CXCL9antibodies are validated with different applications, which are ELISA, ELISA(Det), WB, IHC-P, ELISA(Cap).
CXCL9cDNA clones are full length sequence confirmed and expression validated. There are 13 kinds of tags for each CXCL9 of different species, especially GFP tag, OFP tag, FLAG tag and so on. There are three kinds of vectors for choice, cloning vector, expression vector and lentivrial expression vector.
CXCL9ELISA Kit are quality controlled by 8 internation QC standard which guarantee every ELISA Kit with high quality.

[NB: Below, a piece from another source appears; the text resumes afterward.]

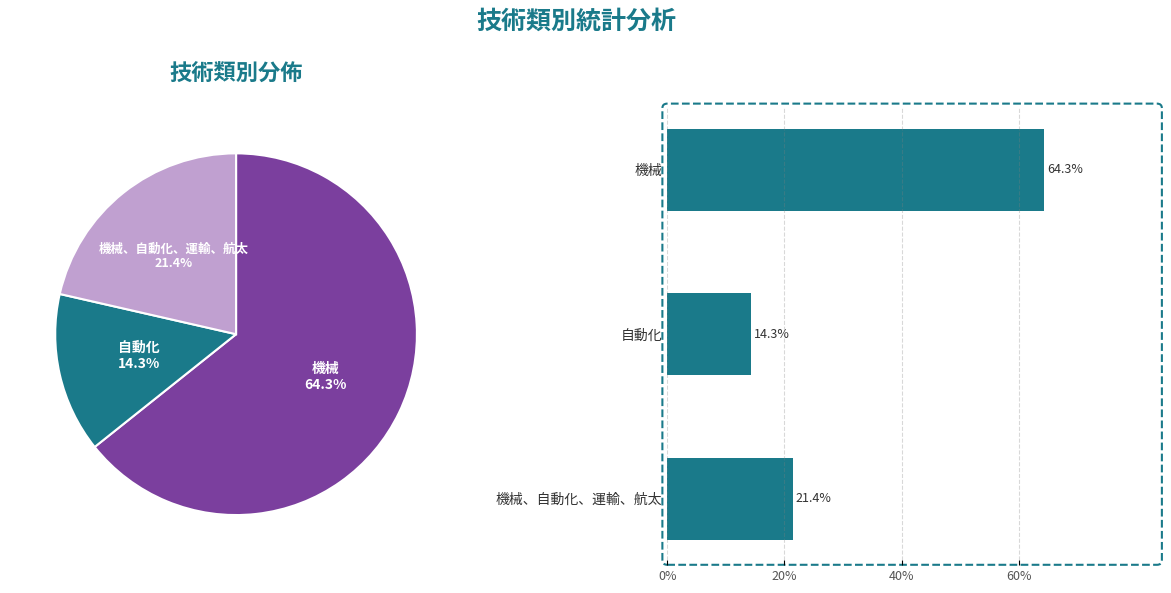

How many segments does this pie chart have?

3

Chemokine (C-X-C motif) ligand 9 (CXCL9), also known as Monokine induced by gamma interferon (MIG), is a small cytokine belonging to the CXC chemokine family. The function of this chemokine has not been specifically defined; however, it is thought to be involved in T cell trafficking. CXCL9/MIG functions as one of the three ligands of chemokine receptor CXCR3 which is a G protein-coupled receptor found predominantly on T cells. CXCL9/MIG, together with CXCL10 and CXCL11, may activate CXCR3 by binding to it. CXCL9 serves as a cytokine that affects the growth, movement, or activation state of cells that participate in immune and inflammatory response. It has been observed that tumour endothelial cells secrete high levels of CXCL9 in all, and CXCL10 in most melanoma metastases. Experiment data represent novel mechanisms by which tumour cells in melanoma metastases might use the chemokine-expressing endothelium to leave the tumour and eventually to form additional metastases at distinct sites. Experiment results also improved that CXCL9/MIG plays an important role in CD4+ T lymphocyte recruitment and development of CAV, MOMA-2+ macrophages are the predominant recipient-derived source of CXCL9/MIG, and recipient CD4 lymphocytes are necessary for sustained CXCL9/MIG production and CAV development in this model. Neutralization of the chemokine CXCL9/MIG may have therapeutic potential for the treatment of chronic rejection after heart transplantation.